══ EXERCISE DATA ══

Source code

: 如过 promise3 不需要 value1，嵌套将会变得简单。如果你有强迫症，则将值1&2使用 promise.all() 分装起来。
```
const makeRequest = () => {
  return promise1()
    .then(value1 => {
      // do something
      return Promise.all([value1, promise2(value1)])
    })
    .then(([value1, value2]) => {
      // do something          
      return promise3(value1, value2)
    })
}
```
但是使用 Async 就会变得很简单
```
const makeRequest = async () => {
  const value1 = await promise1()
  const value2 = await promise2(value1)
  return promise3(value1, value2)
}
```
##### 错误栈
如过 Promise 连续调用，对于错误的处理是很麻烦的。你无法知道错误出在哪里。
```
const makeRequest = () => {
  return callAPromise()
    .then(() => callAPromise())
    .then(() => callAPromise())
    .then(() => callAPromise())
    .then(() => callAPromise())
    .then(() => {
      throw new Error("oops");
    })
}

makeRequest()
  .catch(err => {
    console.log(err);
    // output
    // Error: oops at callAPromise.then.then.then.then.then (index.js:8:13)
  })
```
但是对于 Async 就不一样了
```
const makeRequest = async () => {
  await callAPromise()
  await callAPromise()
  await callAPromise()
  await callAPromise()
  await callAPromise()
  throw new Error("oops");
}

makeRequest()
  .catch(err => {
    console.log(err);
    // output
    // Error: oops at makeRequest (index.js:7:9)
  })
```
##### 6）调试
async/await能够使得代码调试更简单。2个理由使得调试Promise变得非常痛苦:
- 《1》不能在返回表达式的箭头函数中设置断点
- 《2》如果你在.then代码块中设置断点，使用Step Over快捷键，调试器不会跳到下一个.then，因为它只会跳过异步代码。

═══

## INSTRUCTIONS TO FOLLOW:
Every entry in the listing above is to be repeated verbatim.

## REPLY TO THE EXERCISE:
Source code

: 如过 promise3 不需要 value1，嵌套将会变得简单。如果你有强迫症，则将值1&2使用 promise.all() 分装起来。
```
const makeRequest = () => {
  return promise1()
    .then(value1 => {
      // do something
      return Promise.all([value1, promise2(value1)])
    })
    .then(([value1, value2]) => {
      // do something          
      return promise3(value1, value2)
    })
}
```
但是使用 Async 就会变得很简单
```
const makeRequest = async () => {
  const value1 = await promise1()
  const value2 = await promise2(value1)
  return promise3(value1, value2)
}
```
##### 错误栈
如过 Promise 连续调用，对于错误的处理是很麻烦的。你无法知道错误出在哪里。
```
const makeRequest = () => {
  return callAPromise()
    .then(() => callAPromise())
    .then(() => callAPromise())
    .then(() => callAPromise())
    .then(() => callAPromise())
    .then(() => {
      throw new Error("oops");
    })
}

makeRequest()
  .catch(err => {
    console.log(err);
    // output
    // Error: oops at callAPromise.then.then.then.then.then (index.js:8:13)
  })
```
但是对于 Async 就不一样了
```
const makeRequest = async () => {
  await callAPromise()
  await callAPromise()
  await callAPromise()
  await callAPromise()
  await callAPromise()
  throw new Error("oops");
}

makeRequest()
  .catch(err => {
    console.log(err);
    // output
    // Error: oops at makeRequest (index.js:7:9)
  })
```
##### 6）调试
async/await能够使得代码调试更简单。2个理由使得调试Promise变得非常痛苦:
- 《1》不能在返回表达式的箭头函数中设置断点
- 《2》如果你在.then代码块中设置断点，使用Step Over快捷键，调试器不会跳到下一个.then，因为它只会跳过异步代码。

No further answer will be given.